Currently only supports W&B logging. See User Guide for more information.

arg_name	Default value	Description
`log`	`False`	Whether to enable logging. Set to `True` to log metrics.
`cluster.wandb_mode`	`'offline'`	`online` logs directly to W&B and requires internet connection. `offline` saves locally and needs manual syncing.
`entity`	Optional	W&B entity, usually your username or team.
`project`	Optional	W&B project name. By default, inferred from `'${module.project}'`.

Module and backbones arguments

These arguments define your model configuration, including Lightning modules and backbones.
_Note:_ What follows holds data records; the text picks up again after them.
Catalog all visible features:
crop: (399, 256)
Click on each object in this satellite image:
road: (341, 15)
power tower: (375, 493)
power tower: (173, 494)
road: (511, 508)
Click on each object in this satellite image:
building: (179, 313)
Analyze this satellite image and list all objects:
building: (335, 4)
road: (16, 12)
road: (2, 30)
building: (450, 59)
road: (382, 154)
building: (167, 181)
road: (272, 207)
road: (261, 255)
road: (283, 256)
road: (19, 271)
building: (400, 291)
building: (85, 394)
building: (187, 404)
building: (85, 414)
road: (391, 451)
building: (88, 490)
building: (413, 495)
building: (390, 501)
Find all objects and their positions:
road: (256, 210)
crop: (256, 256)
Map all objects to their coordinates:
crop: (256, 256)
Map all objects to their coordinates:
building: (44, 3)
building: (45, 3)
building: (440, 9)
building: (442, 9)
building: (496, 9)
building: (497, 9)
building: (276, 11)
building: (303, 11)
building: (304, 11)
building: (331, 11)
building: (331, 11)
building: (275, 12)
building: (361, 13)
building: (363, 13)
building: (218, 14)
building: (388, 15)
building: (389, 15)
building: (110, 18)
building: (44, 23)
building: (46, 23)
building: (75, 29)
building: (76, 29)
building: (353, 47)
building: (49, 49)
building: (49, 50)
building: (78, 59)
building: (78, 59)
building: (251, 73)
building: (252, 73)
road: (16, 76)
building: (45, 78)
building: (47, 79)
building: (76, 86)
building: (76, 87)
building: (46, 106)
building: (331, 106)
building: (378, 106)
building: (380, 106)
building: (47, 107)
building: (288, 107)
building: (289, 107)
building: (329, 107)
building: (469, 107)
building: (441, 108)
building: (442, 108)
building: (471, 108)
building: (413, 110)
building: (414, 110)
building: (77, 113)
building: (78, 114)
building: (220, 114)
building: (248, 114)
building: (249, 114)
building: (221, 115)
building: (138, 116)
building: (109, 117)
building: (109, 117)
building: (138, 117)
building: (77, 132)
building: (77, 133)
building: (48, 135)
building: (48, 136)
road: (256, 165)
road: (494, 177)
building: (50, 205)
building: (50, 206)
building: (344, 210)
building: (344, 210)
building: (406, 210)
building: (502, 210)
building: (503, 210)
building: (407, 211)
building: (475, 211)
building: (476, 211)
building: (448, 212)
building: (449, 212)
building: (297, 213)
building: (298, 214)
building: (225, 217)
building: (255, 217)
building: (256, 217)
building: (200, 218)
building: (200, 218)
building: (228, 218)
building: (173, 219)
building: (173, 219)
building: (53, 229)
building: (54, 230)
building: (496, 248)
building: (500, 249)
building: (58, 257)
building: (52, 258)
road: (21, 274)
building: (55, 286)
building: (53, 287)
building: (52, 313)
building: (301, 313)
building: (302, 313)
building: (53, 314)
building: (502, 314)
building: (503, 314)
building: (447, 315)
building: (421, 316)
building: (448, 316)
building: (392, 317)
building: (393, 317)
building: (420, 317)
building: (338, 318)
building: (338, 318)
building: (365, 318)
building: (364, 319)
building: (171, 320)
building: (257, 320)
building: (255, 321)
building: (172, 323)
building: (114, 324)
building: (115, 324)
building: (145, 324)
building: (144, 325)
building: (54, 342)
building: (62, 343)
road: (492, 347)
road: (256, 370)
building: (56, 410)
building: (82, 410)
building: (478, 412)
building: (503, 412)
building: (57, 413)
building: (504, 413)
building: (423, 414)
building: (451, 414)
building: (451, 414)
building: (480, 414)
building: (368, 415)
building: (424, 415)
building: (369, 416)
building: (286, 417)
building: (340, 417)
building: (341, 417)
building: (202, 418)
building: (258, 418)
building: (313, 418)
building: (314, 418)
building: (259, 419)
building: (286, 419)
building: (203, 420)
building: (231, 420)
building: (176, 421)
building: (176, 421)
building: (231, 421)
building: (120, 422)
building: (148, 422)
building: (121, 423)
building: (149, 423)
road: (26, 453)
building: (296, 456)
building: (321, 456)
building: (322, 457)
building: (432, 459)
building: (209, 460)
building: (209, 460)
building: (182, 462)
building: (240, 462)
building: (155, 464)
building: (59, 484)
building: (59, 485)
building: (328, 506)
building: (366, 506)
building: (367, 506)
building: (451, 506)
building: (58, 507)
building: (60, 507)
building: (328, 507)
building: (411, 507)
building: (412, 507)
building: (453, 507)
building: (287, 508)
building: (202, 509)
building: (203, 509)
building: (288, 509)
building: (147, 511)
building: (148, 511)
For a comprehensive list and detailed documentation, refer to the source code and class docstrings. To get started, you can review existing configuration files in configs/module/.

Dataloader arguments

These arguments define your dataloader configuration. For a comprehensive list and detailed documentation, refer to the source code and class docstrings. To get started, you can review existing configuration files in configs/dataloader/.

Cluster arguments

These arguments are used to configure the cluster environment for training or evaluation. They are typically set in the configs/cluster/ directory.

arg_name	Default value	Description
`cluster.cpus`	1	Number of CPUs to use. Used for dataloader multi-threading.
`cluster.gpus`	1	Number of GPUs to use. Set to `0` for CPU-only training.
`cluster.precision`	'16-mixed'	Lightning precision
`cluster.use_custom_requeue`	`False`	Set `True` to handle job prematurely prempting on computing node. Before exiting, it will save checkpoint and re-enqueue node.

We use submitit to submit and manage jobs on a SLURM cluster. If you need specific SLURM options, use launcher.arg_name in your configuration file. Here is a small curated list of the most commonly used arguments:

arg_name	Default value	Description
`launcher.cpus_per_task`	1	Number of CPUs to use. Used for dataloader multi-threading.
`launcher.gpus_per_node`	1	Number of GPUs to use.
`launcher.nodes`	1	Number of nodes to use.
`launcher.tasks_per_node`	1	Number of tasks per node.
`launcher.timeout_min`	60	Maximum duration of the job in minutes. Used for SLURM `--time` option.
`launcher.slurm_signal_delay_s`	60	Delay before exiting after receiving a signal. Used for requeuing jobs.
`launcher.slurm_additional_parameters`	dict, Optional	Additional SLURM parameters to pass, e.g. `hint=nomultithread`.
`launcher.slurm_setup`	array, Optional	Additional commands to pass before `srun`, e.g. module loading.
`launcher.slurm_srun_args`	array, Optional	Additional arguments to pass to `srun`.